Tuesday, November 22, 2011

I Dig Music

The saga continues.

            Right at the end of the 1970-71 basketball season, I got the chance to attend my second ever concert. I can’t remember why I got so excited, but when I learned that Savoy Brown had booked a stop in Knoxville, I couldn’t wait to see the concert. The strange part is that I didn’t know anything about the music of SB, and was basing my excitement on a review of the band’s newest album and singer. There were to be two other bands, The Grease Band, who had been Joe Cocker’s band at Woodstock, and Faces (formally The Small Faces), who I had not heard anything from since Itchycoo Park in 1968, on the bill.
            I had scraped up enough money to buy tickets for Billy D, who would be doing the driving, my cousin, who was supposed to be BD’s date, a girl named Ruby, who was supposed to be my date but allegedly came down with some ailment and didn’t make it, and me. We went out to my cousin’s and ate with my aunt and uncle. My cousin allowed us to listen to her copy of Jimi Hendrix’s Monterey Pop album. We also listened to the Otis Redding side of the same disc. We left about an hour and a half before concert time.
            I bought three first balcony tickets at $3.50 a pop, and we waited outside The Knoxville Civic Auditorium until the doors opened. The crowd milling around near us was certainly groovier looking than the bunch I’d seen at my first concert the previous summer, but by the time we had found our seats I could see that the auditorium less than half full.
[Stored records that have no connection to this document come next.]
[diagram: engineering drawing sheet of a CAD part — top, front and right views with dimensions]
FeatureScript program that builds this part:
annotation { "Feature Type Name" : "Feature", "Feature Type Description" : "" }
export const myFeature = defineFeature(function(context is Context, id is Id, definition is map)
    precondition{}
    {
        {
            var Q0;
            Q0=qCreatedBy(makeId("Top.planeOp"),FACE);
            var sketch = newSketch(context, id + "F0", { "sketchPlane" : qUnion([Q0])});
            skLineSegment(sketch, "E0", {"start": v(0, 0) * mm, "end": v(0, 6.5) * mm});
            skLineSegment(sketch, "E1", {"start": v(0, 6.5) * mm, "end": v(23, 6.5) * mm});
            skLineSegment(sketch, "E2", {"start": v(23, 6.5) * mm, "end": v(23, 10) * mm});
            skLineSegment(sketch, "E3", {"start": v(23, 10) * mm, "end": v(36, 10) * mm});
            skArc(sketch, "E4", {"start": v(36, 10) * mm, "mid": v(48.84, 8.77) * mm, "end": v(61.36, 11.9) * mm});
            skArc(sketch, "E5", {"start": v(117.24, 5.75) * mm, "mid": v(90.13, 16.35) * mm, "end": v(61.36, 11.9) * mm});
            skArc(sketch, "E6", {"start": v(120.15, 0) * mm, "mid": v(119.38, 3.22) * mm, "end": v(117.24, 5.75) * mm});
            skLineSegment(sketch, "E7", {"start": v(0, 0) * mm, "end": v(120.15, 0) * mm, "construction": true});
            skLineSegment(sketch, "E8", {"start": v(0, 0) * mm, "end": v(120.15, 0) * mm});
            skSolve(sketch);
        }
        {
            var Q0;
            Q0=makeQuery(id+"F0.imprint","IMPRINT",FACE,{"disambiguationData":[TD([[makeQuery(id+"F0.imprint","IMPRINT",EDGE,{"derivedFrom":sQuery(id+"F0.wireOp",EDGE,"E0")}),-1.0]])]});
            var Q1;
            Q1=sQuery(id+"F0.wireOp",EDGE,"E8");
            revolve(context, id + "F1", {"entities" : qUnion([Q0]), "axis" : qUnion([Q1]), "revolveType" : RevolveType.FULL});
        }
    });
I hoped like hell that the small size of the crowd wasn’t because the bands were going to be shitty. I read the rock press a lot and I didn’t know much about the bands and I figured no one else did either. I kept an open mind.
            Just like my first concert, an unannounced opening act warmed up the crowd. I don’t remember the guy’s name, and hence have no idea of his place in music, but he was in my eyes a fairly average folk singer, and probably a local act. I’m sure I watched him while listening intently, yet no lasting impression marked itself in my brain.
            Same’s true for The Grease Band. To be perfectly frank, they were terrible. I don’t mean that the members couldn’t play. Everybody had heard the band backing Joe Cocker in Woodstock (one of the highlights of the film), but whatever fire exhibited during the movie was absent in Knoxville. I could see a Hammond organ on stage and was excited about what might come from it, but nothing ever did, save for one song that sounded like Three Dog Night’s Out in the Country.